Stored dataset items:
[Start of Attachment]
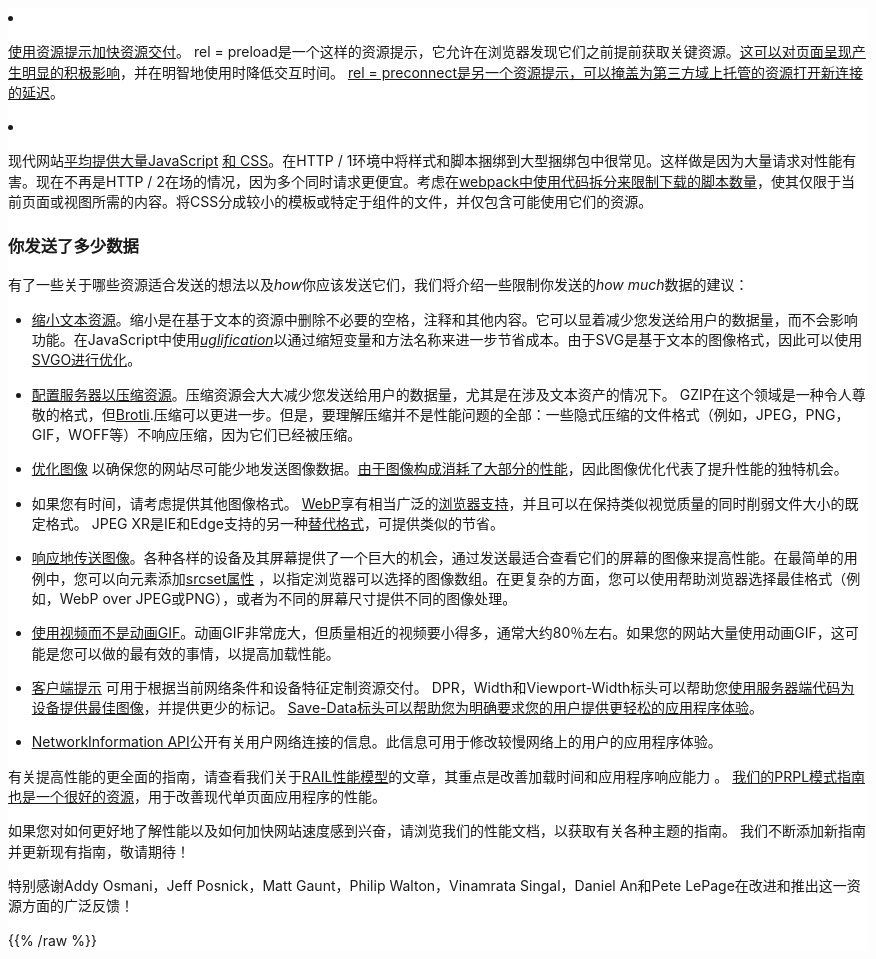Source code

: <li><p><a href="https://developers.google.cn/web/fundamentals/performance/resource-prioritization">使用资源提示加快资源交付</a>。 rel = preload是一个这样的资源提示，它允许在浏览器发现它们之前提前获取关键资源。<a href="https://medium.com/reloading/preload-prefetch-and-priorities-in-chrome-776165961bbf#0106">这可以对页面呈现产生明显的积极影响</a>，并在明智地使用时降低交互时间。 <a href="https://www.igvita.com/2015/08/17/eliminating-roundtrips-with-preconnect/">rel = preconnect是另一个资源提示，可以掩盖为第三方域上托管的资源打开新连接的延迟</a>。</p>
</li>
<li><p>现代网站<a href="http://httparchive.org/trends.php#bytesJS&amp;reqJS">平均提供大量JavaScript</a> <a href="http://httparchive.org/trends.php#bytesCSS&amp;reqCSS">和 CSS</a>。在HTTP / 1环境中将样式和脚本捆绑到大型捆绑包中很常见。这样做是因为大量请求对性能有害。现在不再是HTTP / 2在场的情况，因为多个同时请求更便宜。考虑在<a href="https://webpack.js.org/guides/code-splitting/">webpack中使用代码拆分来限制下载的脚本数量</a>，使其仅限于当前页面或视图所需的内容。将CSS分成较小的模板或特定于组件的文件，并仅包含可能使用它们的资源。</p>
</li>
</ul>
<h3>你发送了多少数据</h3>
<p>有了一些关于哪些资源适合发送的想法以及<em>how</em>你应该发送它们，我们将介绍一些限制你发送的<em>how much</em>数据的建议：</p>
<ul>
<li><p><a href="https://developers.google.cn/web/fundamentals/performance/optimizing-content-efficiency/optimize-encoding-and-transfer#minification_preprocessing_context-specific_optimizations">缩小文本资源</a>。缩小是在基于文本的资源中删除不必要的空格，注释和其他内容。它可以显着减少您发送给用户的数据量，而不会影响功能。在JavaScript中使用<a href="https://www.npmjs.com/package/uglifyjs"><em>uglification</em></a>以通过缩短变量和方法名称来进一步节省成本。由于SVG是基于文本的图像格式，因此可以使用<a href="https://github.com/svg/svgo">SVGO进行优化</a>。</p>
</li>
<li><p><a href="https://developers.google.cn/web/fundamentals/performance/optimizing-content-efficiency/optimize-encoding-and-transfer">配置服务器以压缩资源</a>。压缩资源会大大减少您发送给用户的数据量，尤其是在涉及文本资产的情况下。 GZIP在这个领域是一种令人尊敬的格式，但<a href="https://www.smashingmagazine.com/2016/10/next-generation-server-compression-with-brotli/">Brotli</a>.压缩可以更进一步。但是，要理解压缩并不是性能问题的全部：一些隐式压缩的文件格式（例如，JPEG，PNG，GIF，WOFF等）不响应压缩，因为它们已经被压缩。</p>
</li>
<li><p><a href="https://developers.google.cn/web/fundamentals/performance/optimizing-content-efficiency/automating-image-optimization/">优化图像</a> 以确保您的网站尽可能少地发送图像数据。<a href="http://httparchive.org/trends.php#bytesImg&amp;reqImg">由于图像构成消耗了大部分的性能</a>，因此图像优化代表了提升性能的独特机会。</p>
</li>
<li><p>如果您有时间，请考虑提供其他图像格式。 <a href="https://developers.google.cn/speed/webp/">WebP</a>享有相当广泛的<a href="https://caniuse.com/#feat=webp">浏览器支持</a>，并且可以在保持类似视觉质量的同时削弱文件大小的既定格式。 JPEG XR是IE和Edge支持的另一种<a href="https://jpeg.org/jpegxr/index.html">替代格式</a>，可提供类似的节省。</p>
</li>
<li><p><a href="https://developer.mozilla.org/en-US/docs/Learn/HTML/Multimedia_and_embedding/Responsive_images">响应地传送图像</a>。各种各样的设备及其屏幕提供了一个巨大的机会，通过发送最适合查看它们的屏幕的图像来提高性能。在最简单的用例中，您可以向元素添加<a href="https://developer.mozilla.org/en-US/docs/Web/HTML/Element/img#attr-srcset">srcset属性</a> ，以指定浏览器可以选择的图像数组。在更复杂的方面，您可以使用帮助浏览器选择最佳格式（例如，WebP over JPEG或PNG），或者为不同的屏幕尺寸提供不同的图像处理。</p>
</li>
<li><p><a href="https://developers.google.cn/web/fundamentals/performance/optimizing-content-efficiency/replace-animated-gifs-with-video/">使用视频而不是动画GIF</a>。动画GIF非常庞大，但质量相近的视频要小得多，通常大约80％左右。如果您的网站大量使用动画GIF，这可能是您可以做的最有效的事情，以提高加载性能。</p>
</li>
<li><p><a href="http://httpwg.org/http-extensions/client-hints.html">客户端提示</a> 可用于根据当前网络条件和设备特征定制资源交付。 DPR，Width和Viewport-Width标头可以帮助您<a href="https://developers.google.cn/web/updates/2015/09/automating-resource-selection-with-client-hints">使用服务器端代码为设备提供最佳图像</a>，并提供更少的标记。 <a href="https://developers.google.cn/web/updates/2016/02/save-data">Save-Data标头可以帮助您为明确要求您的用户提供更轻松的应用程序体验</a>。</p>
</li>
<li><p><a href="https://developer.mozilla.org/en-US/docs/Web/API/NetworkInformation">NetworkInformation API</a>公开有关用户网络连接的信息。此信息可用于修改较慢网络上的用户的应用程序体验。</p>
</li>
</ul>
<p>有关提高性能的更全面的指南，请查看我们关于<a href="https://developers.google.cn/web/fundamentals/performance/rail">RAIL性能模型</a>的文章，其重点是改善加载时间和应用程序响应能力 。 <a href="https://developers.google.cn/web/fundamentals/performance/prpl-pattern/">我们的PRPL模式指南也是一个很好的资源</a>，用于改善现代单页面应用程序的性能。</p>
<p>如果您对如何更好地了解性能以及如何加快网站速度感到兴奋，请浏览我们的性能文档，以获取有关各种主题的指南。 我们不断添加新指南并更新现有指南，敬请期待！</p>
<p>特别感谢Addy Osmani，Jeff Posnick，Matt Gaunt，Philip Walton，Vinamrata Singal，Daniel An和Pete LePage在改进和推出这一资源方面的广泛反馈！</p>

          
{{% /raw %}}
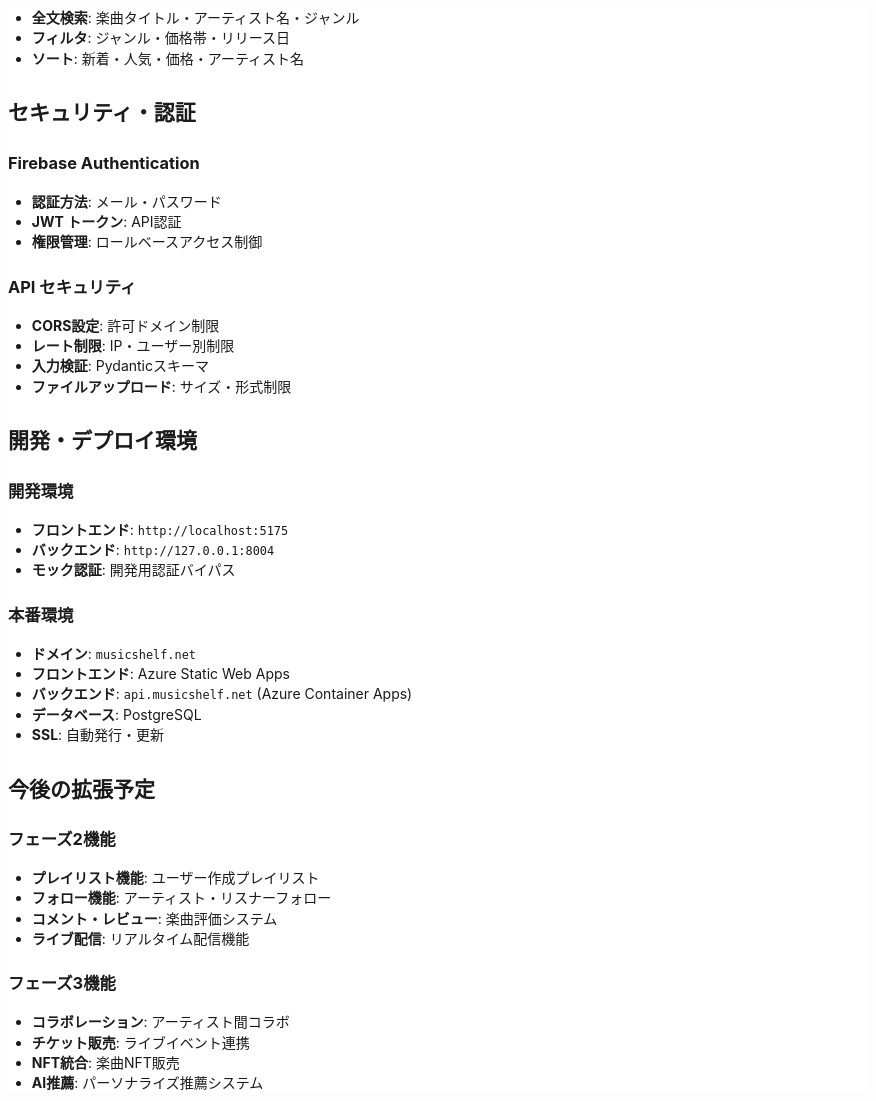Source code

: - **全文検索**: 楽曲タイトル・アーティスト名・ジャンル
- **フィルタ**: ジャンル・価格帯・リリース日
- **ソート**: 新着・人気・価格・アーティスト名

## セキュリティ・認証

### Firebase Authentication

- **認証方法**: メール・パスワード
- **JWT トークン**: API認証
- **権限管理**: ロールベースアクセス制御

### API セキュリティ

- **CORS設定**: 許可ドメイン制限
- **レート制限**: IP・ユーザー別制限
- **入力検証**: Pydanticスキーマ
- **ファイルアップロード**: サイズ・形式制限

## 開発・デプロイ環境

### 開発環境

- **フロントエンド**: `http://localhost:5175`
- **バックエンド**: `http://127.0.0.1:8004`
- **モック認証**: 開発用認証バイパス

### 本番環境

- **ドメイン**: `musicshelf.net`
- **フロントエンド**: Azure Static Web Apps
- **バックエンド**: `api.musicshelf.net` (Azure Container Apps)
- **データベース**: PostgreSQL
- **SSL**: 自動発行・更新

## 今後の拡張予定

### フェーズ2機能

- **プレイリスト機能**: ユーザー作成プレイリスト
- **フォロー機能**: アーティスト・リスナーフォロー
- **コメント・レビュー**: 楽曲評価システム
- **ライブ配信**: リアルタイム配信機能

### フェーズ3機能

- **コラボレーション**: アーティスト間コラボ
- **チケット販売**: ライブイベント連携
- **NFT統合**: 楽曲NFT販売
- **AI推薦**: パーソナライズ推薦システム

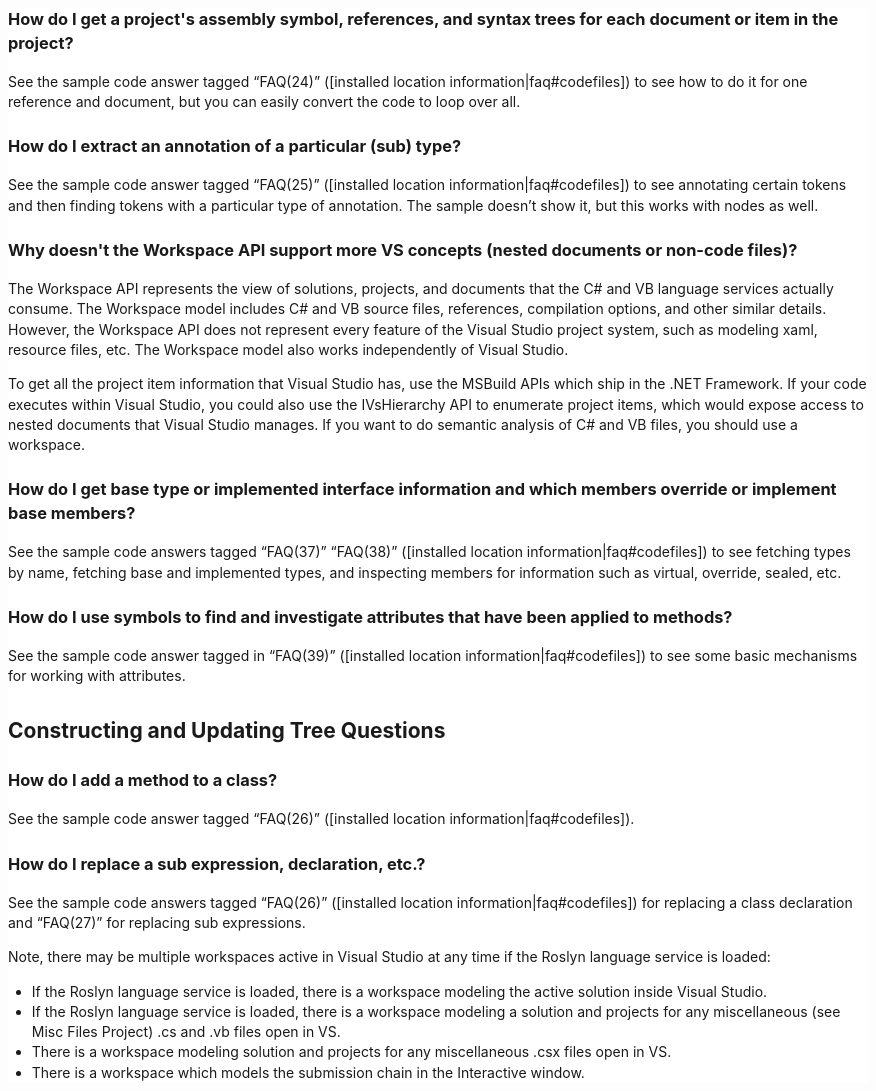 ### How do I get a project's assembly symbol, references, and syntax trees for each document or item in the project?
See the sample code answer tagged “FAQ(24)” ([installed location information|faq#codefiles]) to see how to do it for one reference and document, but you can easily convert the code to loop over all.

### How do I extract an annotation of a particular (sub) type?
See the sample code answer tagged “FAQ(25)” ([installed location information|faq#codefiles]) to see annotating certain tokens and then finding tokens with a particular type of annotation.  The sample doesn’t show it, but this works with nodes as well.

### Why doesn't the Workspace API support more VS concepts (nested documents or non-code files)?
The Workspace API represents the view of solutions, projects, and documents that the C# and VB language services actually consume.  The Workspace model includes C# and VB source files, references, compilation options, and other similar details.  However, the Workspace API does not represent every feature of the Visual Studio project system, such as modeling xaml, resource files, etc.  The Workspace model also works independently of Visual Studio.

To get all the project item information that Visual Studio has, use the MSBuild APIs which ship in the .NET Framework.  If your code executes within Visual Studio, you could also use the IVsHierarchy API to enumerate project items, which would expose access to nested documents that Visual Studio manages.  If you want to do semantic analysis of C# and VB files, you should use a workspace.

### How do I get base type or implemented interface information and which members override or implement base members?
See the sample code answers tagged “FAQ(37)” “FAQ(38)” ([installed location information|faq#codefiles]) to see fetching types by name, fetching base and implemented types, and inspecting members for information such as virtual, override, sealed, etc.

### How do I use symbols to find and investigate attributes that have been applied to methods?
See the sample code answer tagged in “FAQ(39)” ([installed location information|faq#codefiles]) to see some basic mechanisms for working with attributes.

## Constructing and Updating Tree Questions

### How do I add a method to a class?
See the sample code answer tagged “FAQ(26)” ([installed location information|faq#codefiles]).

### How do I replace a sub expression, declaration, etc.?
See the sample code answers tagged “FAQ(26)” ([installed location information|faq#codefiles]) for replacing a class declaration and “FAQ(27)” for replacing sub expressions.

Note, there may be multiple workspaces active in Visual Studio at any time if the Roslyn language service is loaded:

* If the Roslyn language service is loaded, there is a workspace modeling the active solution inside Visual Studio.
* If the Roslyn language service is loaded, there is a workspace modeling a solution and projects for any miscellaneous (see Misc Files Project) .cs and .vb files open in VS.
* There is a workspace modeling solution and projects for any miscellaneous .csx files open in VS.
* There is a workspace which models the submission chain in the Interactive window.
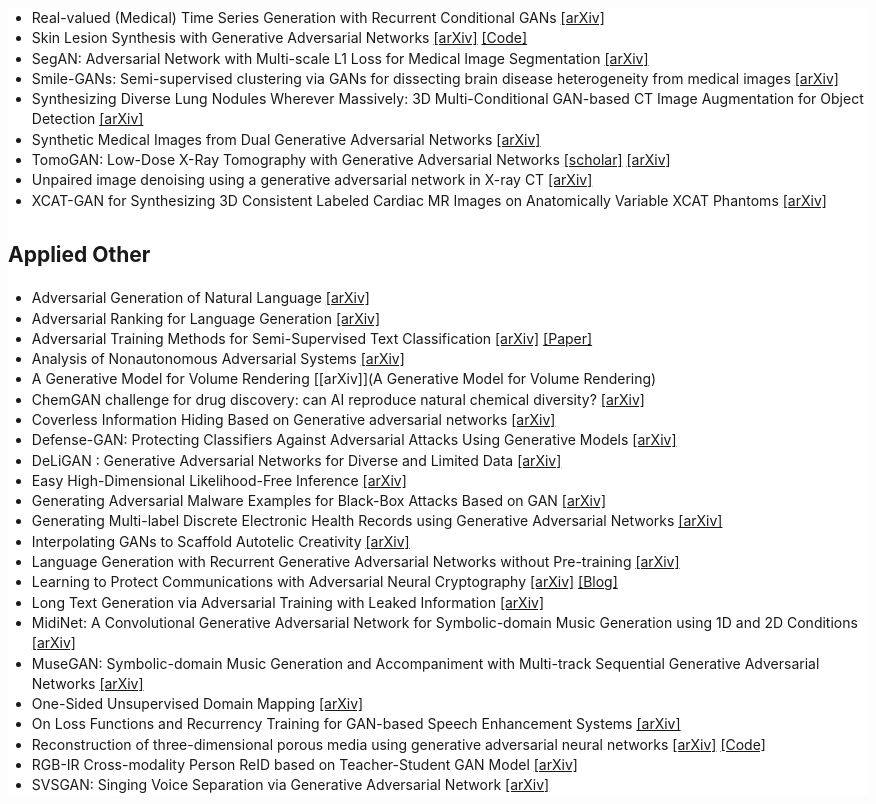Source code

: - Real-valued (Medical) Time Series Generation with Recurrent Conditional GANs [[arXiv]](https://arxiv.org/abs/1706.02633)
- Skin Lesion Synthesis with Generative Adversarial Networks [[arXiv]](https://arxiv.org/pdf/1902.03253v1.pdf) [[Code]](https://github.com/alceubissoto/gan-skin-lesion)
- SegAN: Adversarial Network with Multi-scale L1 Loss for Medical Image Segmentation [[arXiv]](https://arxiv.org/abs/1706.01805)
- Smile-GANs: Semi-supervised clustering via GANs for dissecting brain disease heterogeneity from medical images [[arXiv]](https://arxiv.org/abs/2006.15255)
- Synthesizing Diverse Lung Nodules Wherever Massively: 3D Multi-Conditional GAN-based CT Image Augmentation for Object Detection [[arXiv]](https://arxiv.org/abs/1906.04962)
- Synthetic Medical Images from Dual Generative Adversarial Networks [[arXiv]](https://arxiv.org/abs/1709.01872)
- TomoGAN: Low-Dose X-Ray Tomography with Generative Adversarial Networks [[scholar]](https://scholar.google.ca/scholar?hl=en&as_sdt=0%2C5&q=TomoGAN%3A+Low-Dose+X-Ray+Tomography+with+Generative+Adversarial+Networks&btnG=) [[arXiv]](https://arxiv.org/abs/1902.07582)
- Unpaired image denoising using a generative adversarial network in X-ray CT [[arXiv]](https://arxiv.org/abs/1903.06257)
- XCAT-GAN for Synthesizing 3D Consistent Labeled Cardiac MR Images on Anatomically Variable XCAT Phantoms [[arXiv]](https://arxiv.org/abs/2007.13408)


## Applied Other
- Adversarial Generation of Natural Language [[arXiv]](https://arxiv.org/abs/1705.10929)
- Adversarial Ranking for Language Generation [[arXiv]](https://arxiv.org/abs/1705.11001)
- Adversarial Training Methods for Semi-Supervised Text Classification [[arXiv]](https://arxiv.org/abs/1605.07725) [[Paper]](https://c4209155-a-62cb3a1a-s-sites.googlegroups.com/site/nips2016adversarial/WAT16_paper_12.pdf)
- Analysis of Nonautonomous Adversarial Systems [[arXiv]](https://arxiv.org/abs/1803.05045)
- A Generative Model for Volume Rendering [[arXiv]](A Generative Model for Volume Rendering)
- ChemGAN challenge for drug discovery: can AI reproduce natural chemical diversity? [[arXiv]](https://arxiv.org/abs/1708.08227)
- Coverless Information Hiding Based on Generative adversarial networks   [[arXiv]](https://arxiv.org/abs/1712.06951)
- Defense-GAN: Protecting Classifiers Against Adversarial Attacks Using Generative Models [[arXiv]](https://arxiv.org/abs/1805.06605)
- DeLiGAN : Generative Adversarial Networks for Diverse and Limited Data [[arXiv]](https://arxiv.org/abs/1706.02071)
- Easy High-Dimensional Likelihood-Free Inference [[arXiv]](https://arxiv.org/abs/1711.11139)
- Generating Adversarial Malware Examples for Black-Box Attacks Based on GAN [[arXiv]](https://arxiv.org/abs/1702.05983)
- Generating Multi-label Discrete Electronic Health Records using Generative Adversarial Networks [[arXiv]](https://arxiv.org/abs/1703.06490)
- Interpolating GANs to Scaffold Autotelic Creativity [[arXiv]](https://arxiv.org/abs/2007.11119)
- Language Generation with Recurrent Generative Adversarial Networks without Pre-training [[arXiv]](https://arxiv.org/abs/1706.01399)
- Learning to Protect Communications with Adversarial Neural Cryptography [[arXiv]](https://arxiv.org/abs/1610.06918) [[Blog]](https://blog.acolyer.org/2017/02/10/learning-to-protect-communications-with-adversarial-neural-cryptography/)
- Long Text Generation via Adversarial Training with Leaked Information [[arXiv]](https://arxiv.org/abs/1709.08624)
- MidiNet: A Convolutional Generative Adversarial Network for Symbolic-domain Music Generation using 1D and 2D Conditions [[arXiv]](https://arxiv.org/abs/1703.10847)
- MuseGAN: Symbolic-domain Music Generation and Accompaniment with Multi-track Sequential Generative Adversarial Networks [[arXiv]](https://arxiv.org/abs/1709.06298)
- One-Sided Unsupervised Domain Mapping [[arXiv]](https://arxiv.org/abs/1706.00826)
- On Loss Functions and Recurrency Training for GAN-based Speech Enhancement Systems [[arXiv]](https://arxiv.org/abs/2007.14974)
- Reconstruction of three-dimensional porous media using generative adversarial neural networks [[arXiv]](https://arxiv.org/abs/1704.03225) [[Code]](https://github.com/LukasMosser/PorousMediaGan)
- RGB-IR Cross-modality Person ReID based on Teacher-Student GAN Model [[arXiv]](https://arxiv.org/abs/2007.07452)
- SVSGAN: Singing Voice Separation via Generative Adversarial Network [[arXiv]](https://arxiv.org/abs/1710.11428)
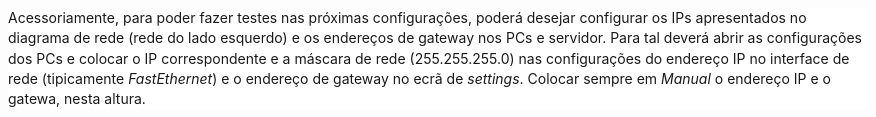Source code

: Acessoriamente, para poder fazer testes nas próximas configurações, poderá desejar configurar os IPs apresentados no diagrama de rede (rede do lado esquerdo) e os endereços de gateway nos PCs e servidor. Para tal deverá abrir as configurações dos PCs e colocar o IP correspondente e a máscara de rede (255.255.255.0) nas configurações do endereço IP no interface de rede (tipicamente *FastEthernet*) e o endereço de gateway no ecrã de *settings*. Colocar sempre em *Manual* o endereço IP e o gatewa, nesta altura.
[End of Attachment]
Task objective: Each line above starting at the one holding "- **フォロー機能**: アーティスト・リスナーフォロー" and ending at the one holding "### How do I extract" should be set down exactly as it stands, both ends included, with no pictures.

Worked solution:
- **フォロー機能**: アーティスト・リスナーフォロー
- **コメント・レビュー**: 楽曲評価システム
- **ライブ配信**: リアルタイム配信機能

### フェーズ3機能

- **コラボレーション**: アーティスト間コラボ
- **チケット販売**: ライブイベント連携
- **NFT統合**: 楽曲NFT販売
- **AI推薦**: パーソナライズ推薦システム

 ### How do I get a project's assembly symbol, references, and syntax trees for each document or item in the project?
See the sample code answer tagged “FAQ(24)” ([installed location information|faq#codefiles]) to see how to do it for one reference and document, but you can easily convert the code to loop over all.

### How do I extract an annotation of a particular (sub) type?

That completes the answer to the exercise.